Frequency of Incidents

How stable is the software being produced by the team? Is the quality improving, getting worse, or staying the same? Determining the level of software quality you need for the product you’re building and adjusting that measure over time is a technical challenge for you, the manager, to help address. If you’re building a brand new product for a small but growing business, it may be more important to focus on features over stability. On the other hand, if you own mission-critical systems, stability and incident minimization may be your top priority. The goal here is to balance risk in such a way that neither incident frequency nor incident prevention turns into a job that takes developers away from writing code for days at a time.

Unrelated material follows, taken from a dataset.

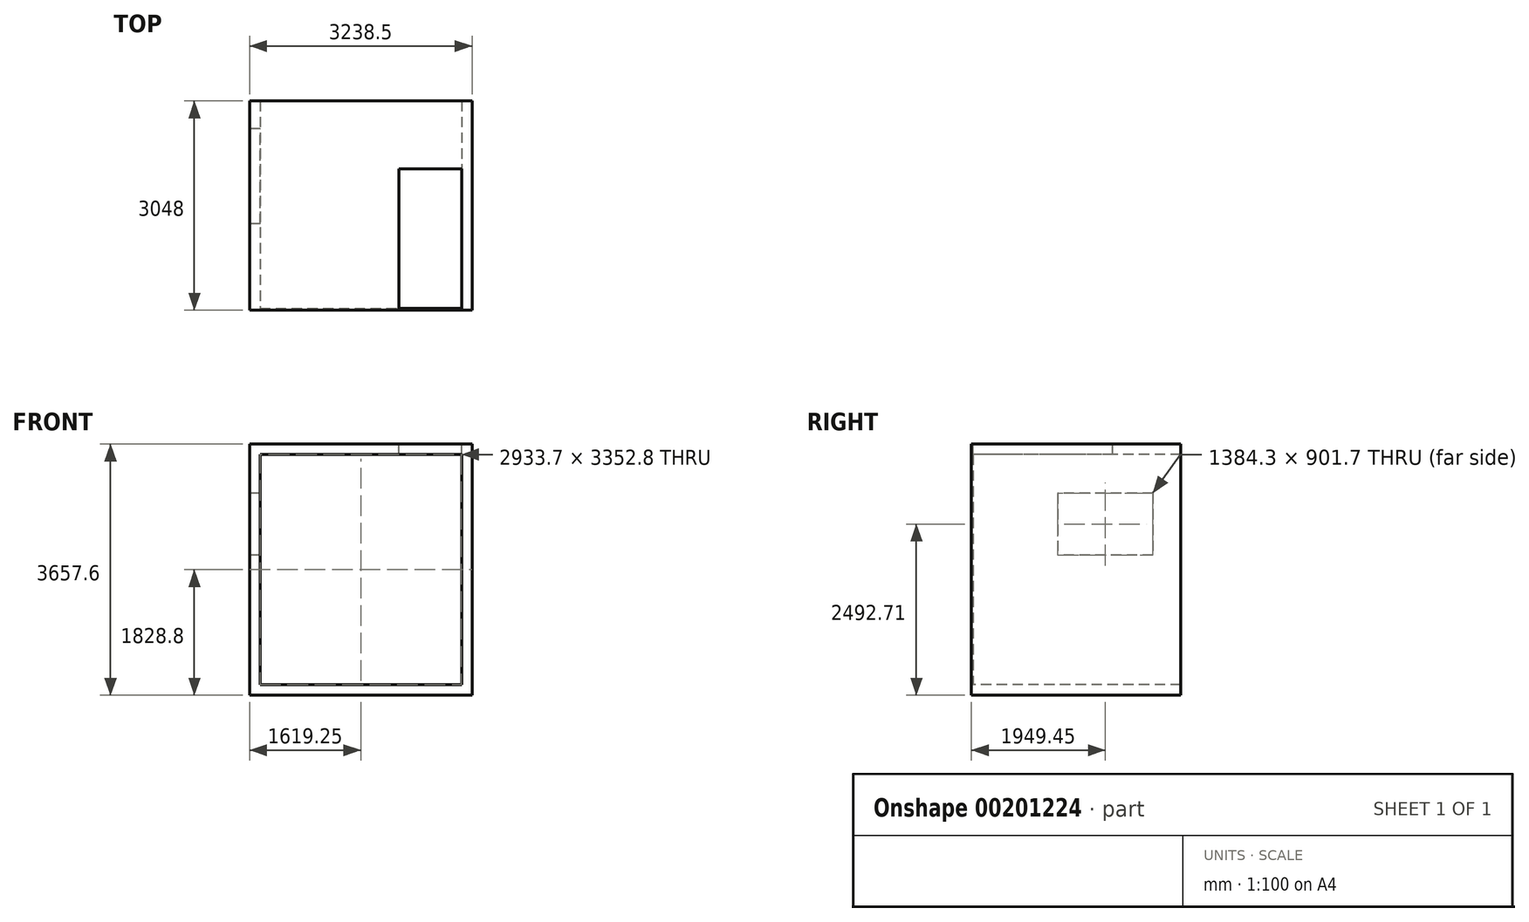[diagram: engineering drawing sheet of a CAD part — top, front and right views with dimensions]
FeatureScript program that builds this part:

You may work for a company that has developers support the code or systems they write. This process has some downsides; significantly, expecting members of a team to frequently be on-call nights and weekends is a huge contributor to burnout. Despite that risk, it has the upside of putting the best people to help fix a problem in the role of responding to it. As a manager, you may be tempted now to take yourself out of this role. I sympathize, but if your team is set up to do its own incident management, you should be moving yourself into the role of escalation support. You won’t necessarily manage incidents as frequently, but you’ll be expected to be available more often in case the person supporting the systems needs you.

Analysis around incident management should include the question, “Is our current setup enabling my team to do what they do best every day?” Incident management, when it becomes merely reacting to incidents rather than working to reduce them, can turn into a task that diminishes your team’s ability to do what they do best. Engineers go on-call, they get burned out and exhausted from handling the deluge of problems and getting nothing done but fixing the consequences of incidents, and then they hand off the job to the next poor sap on the rotation. If that describes your team’s approach to incident management and on-call, your team is not able to do what they do best every day, and every time they go on-call they probably hate their jobs a little bit more. In this case, as a leader you probably want to focus on providing time to actually design systems that are more stable, or writing code to fix the recurring incidents as they arise.

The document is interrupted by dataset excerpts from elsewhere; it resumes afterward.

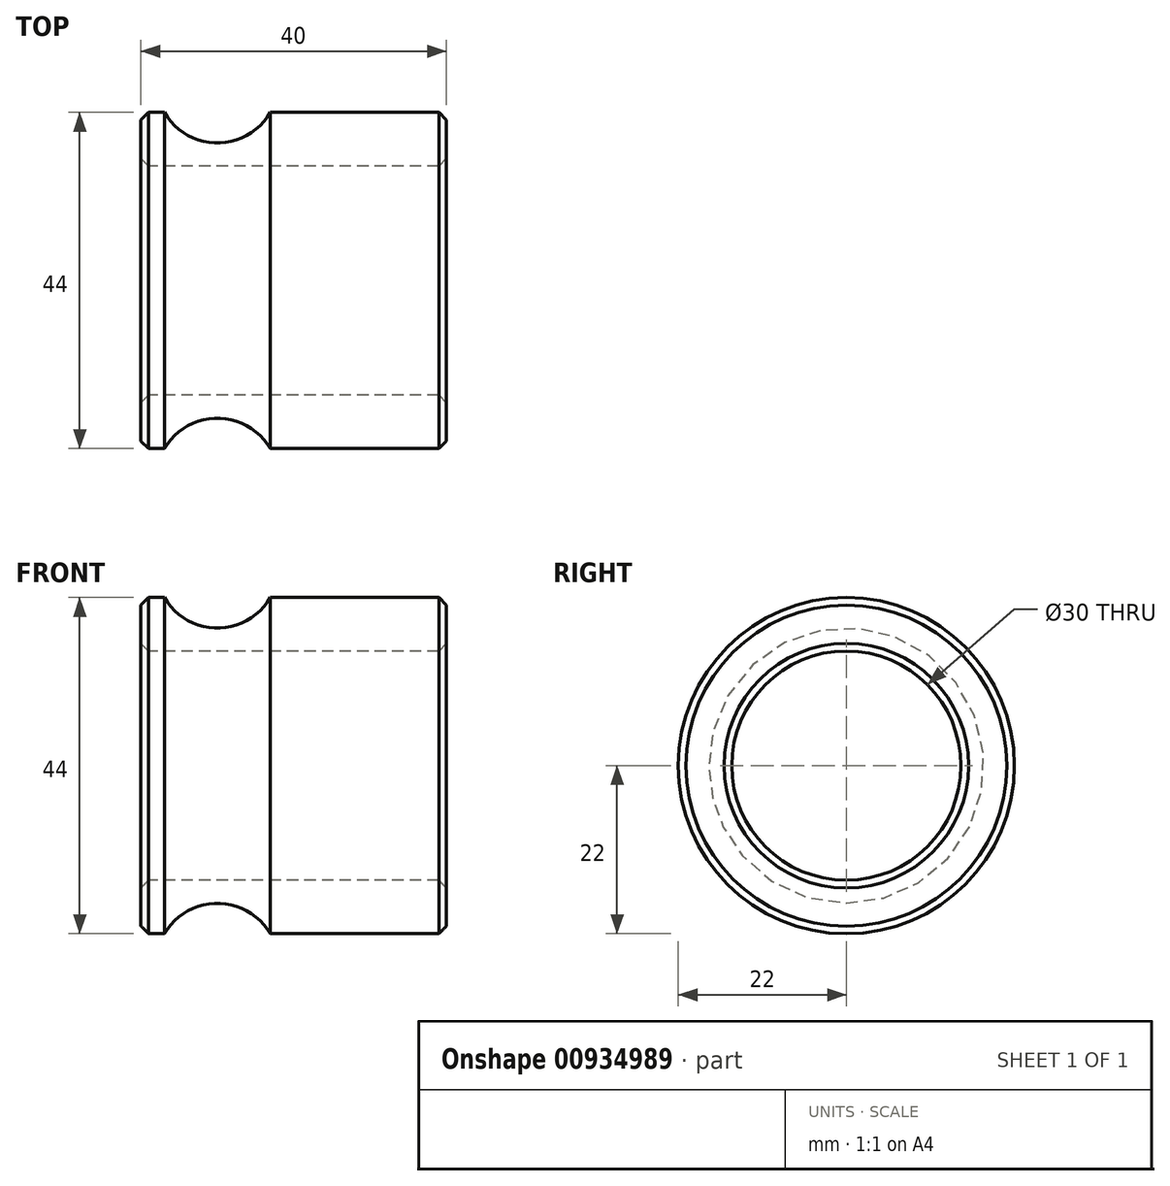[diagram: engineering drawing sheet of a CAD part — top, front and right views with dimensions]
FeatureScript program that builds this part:
annotation { "Feature Type Name" : "Feature", "Feature Type Description" : "" }
export const myFeature = defineFeature(function(context is Context, id is Id, definition is map)
    precondition{}
    {
        {
            var Q0;
            Q0=qCreatedBy(makeId("Front.planeOp"),FACE);
            var sketch = newSketch(context, id + "F0", { "sketchPlane" : qUnion([Q0])});
            skCircle(sketch, "E0", {"center": v(-10, 26) * mm, "radius": 8 * mm});
            skCircle(sketch, "E1.MirrorC", {"center": v(10, 26) * mm, "radius": 8 * mm});
            skLineSegment(sketch, "E2", {"start": v(-10, 0) * mm, "end": v(10, 0) * mm, "construction": true});
            skSolve(sketch);
        }
        {
            var Q0;
            Q0=qCreatedBy(makeId("Front.planeOp"),FACE);
            var sketch = newSketch(context, id + "F1", { "sketchPlane" : qUnion([Q0])});
            skLineSegment(sketch, "E3.bottom", {"start": v(20, 22) * mm, "end": v(-20, 22) * mm});
            skLineSegment(sketch, "E3.top", {"start": v(20, 15) * mm, "end": v(-20, 15) * mm});
            skLineSegment(sketch, "E3.left", {"start": v(20, 22) * mm, "end": v(20, 15) * mm});
            skLineSegment(sketch, "E3.right", {"start": v(-20, 22) * mm, "end": v(-20, 15) * mm});
            skPoint(sketch, "E3.middle", {"position": v(0, 18.5) * mm});
            skSolve(sketch);
        }
        {
            var Q0;
            Q0=makeQuery(id+"F1.imprint","IMPRINT",FACE,{"disambiguationData":[TD([[makeQuery(id+"F1.imprint","IMPRINT",EDGE,{"derivedFrom":sQuery(id+"F1.wireOp",EDGE,"E3.bottom")}),1.0]])]});
            var Q1;
            Q1=sQuery(id+"F0.wireOp",EDGE,"E2");
            var Q2;
            Q2=sQuery(id+"F0.wireOp",EDGE,"E2");
            revolve(context, id + "F2", {"surfaceOperationType" : NewSurfaceOperationType.NEW, "entities" : qUnion([Q0]), "surfaceEntities" : qUnion([Q1]), "axis" : qUnion([Q2]), "revolveType" : RevolveType.FULL});
        }
        {
            var Q0;
            Q0=makeQuery(id+"F2.opRevolve","SWEPT_EDGE",EDGE,{"disambiguationData":[OSD([sQuery(id+"F1.wireOp",EDGE,"E3.bottom"),sQuery(id+"F1.wireOp",EDGE,"E3.right")])]});
            var Q1;
            Q1=makeQuery(id+"F2.opRevolve","SWEPT_EDGE",EDGE,{"disambiguationData":[OSD([sQuery(id+"F1.wireOp",EDGE,"E3.top"),sQuery(id+"F1.wireOp",EDGE,"E3.right")])]});
            var Q2;
            Q2=makeQuery(id+"F2.opRevolve","SWEPT_EDGE",EDGE,{"disambiguationData":[OSD([sQuery(id+"F1.wireOp",EDGE,"E3.bottom"),sQuery(id+"F1.wireOp",EDGE,"E3.left")])]});
            var Q3;
            Q3=makeQuery(id+"F2.opRevolve","SWEPT_EDGE",EDGE,{"disambiguationData":[OSD([sQuery(id+"F1.wireOp",EDGE,"E3.top"),sQuery(id+"F1.wireOp",EDGE,"E3.left")])]});
            chamfer(context, id + "F3", {"entities" : qUnion([Q0, Q1, Q2, Q3]), "width" : 1 * mm, "tangentPropagation" : true});
        }
        {
            var Q0;
            Q0=makeQuery(id+"F0.imprint","IMPRINT",FACE,{"disambiguationData":[TD([[makeQuery(id+"F0.imprint","IMPRINT",EDGE,{"derivedFrom":sQuery(id+"F0.wireOp",EDGE,"E0")}),1.0]])]});
            var Q1;
            Q1=makeQuery(id+"F0.imprint","IMPRINT",FACE,{"disambiguationData":[TD([[makeQuery(id+"F0.imprint","IMPRINT",EDGE,{"derivedFrom":sQuery(id+"F0.wireOp",EDGE,"E1.MirrorC")}),-1.0]])]});
            var Q2;
            Q2=sQuery(id+"F0.wireOp",EDGE,"E2");
            revolve(context, id + "F4", {"operationType" : NewBodyOperationType.REMOVE, "surfaceOperationType" : NewSurfaceOperationType.NEW, "entities" : qUnion([Q0, Q1]), "axis" : qUnion([Q2]), "revolveType" : RevolveType.FULL, "oppositeDirection" : true});
        }
    });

An overemphasis on incident prevention can also reduce your team’s ability to do what they do best every day. Overfocusing on building systems that are defect-free, or pushing for error prevention by slowing down the development process, is often almost as bad as moving too fast and releasing unstable code. When risk reduction turns into weeks of manual QA, excessive and slow code reviews, infrequent releases, or a drawn-out planning process, the increased analysis can leave developers idle and restless, without necessarily reducing the risk of incidents.